The wingnuts aren’t hearing anything about the Dominion lawsuit revelations — not even from Fox’s rivals:

Fox News and its sister network, Fox Business, have avoided the story. Newsmax and One America News, Fox’s rivals on the right, have steered clear, too. So have a constellation of right-wing websites and podcasts.

Over the past two weeks, legal filings containing private messages and testimony from Fox hosts and executives revealed that many of them had serious doubts that Democrats stole the 2020 presidential election through widespread voter fraud, even as those claims were made repeatedly on Fox’s shows. The revelations, made public in a defamation lawsuit against Fox brought by Dominion Voting Systems, have generated headlines around the world.

But in the conservative media world? Mostly crickets.

On 26 of the most popular conservative television news networks, radio shows, podcasts and websites, only four — National Review, Townhall, The Federalist and Breitbart News — have mentioned the private messages from Fox News hosts that disparaged election fraud claims since Feb. 16, when the first batch of court filings were released publicly, according to a review by The New York Times.
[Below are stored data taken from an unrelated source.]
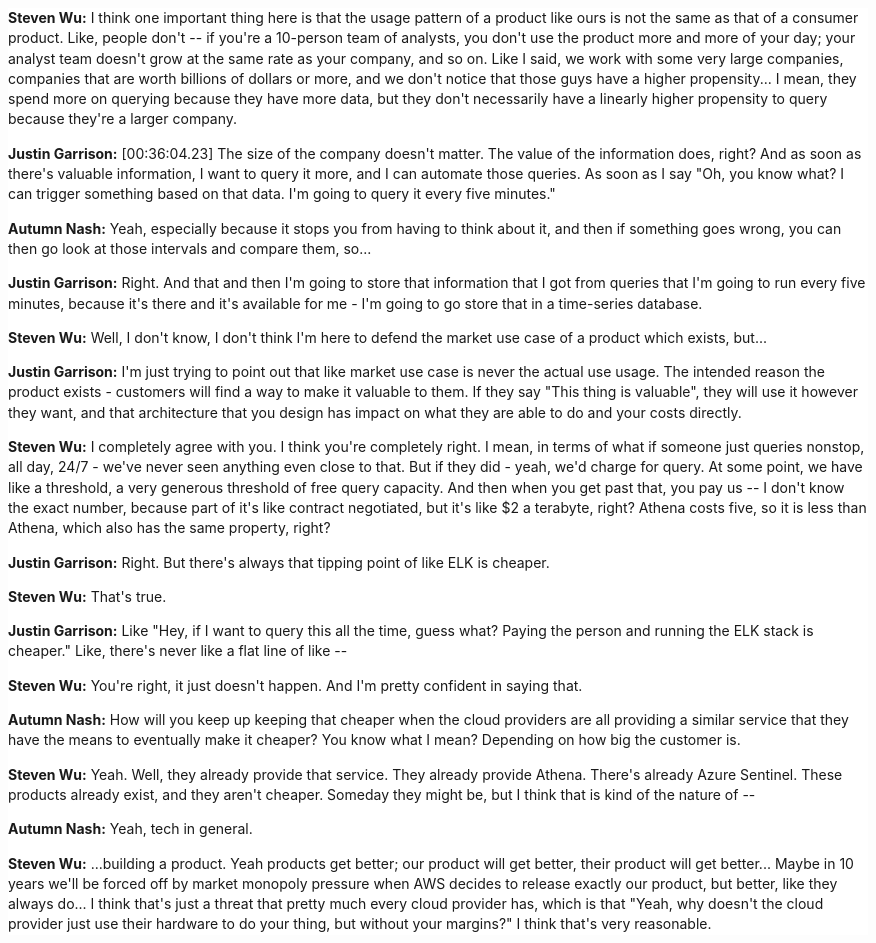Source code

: **Steven Wu:** I think one important thing here is that the usage pattern of a product like ours is not the same as that of a consumer product. Like, people don't -- if you're a 10-person team of analysts, you don't use the product more and more of your day; your analyst team doesn't grow at the same rate as your company, and so on. Like I said, we work with some very large companies, companies that are worth billions of dollars or more, and we don't notice that those guys have a higher propensity... I mean, they spend more on querying because they have more data, but they don't necessarily have a linearly higher propensity to query because they're a larger company.

**Justin Garrison:** \[00:36:04.23\] The size of the company doesn't matter. The value of the information does, right? And as soon as there's valuable information, I want to query it more, and I can automate those queries. As soon as I say "Oh, you know what? I can trigger something based on that data. I'm going to query it every five minutes."

**Autumn Nash:** Yeah, especially because it stops you from having to think about it, and then if something goes wrong, you can then go look at those intervals and compare them, so...

**Justin Garrison:** Right. And that and then I'm going to store that information that I got from queries that I'm going to run every five minutes, because it's there and it's available for me - I'm going to go store that in a time-series database.

**Steven Wu:** Well, I don't know, I don't think I'm here to defend the market use case of a product which exists, but...

**Justin Garrison:** I'm just trying to point out that like market use case is never the actual use usage. The intended reason the product exists - customers will find a way to make it valuable to them. If they say "This thing is valuable", they will use it however they want, and that architecture that you design has impact on what they are able to do and your costs directly.

**Steven Wu:** I completely agree with you. I think you're completely right. I mean, in terms of what if someone just queries nonstop, all day, 24/7 - we've never seen anything even close to that. But if they did - yeah, we'd charge for query. At some point, we have like a threshold, a very generous threshold of free query capacity. And then when you get past that, you pay us -- I don't know the exact number, because part of it's like contract negotiated, but it's like $2 a terabyte, right? Athena costs five, so it is less than Athena, which also has the same property, right?

**Justin Garrison:** Right. But there's always that tipping point of like ELK is cheaper.

**Steven Wu:** That's true.

**Justin Garrison:** Like "Hey, if I want to query this all the time, guess what? Paying the person and running the ELK stack is cheaper." Like, there's never like a flat line of like --

**Steven Wu:** You're right, it just doesn't happen. And I'm pretty confident in saying that.

**Autumn Nash:** How will you keep up keeping that cheaper when the cloud providers are all providing a similar service that they have the means to eventually make it cheaper? You know what I mean? Depending on how big the customer is.

**Steven Wu:** Yeah. Well, they already provide that service. They already provide Athena. There's already Azure Sentinel. These products already exist, and they aren't cheaper. Someday they might be, but I think that is kind of the nature of --

**Autumn Nash:** Yeah, tech in general.

**Steven Wu:** ...building a product. Yeah products get better; our product will get better, their product will get better... Maybe in 10 years we'll be forced off by market monopoly pressure when AWS decides to release exactly our product, but better, like they always do... I think that's just a threat that pretty much every cloud provider has, which is that "Yeah, why doesn't the cloud provider just use their hardware to do your thing, but without your margins?" I think that's very reasonable.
The majority — 18 in all, including Fox News itself — did not cover the lawsuit at all with their own staff. (Some of those 18 published wire stories originally written by The Associated Press or other services.)

Four outlets mentioned the lawsuit in some way, but did not mention the comments from Fox News hosts. One of those, The Gateway Pundit, published three articles that included additional unfounded allegations about Dominion, including a suggestion that security vulnerabilities at one election site using Dominion machines could have led to some fraud, despite no evidence that votes were mismanaged.

“These results are shocking,” one article asserted.

The Gateway Pundit did not respond to requests for comment.

Even in a media world often divided along partisan lines, the paucity of coverage stands out, media experts said. And it means that many of the people who heard the conspiracy theories about election fraud on Fox’s networks may not be learning that Fox’s leaders and on-air stars privately dismissed those claims.

“Choosing not to do stories is a form of bias,” said Tom Rosenstiel, a veteran press critic and a journalism professor at the University of Maryland. “The things you ignore and the things you choose to highlight are an important part of how you show whether you are a serious news organization.”

Mainstream news organizations often report on themselves when they are at the center of a scandal, Mr. Rosenstiel said, because they get “much more credit when they expose the lens on themselves as aggressively as they would anyone else.”

This just shows how homogenous the right wing media sphere is. Even Fox’s competitors won’t show their audience what Fox did. And the reason Fox did what they did was because the audience was leaving them and going to those very competitors! I guess the right is just now all about the grift and actual competition and capitalism are no longer relevant. Amazing.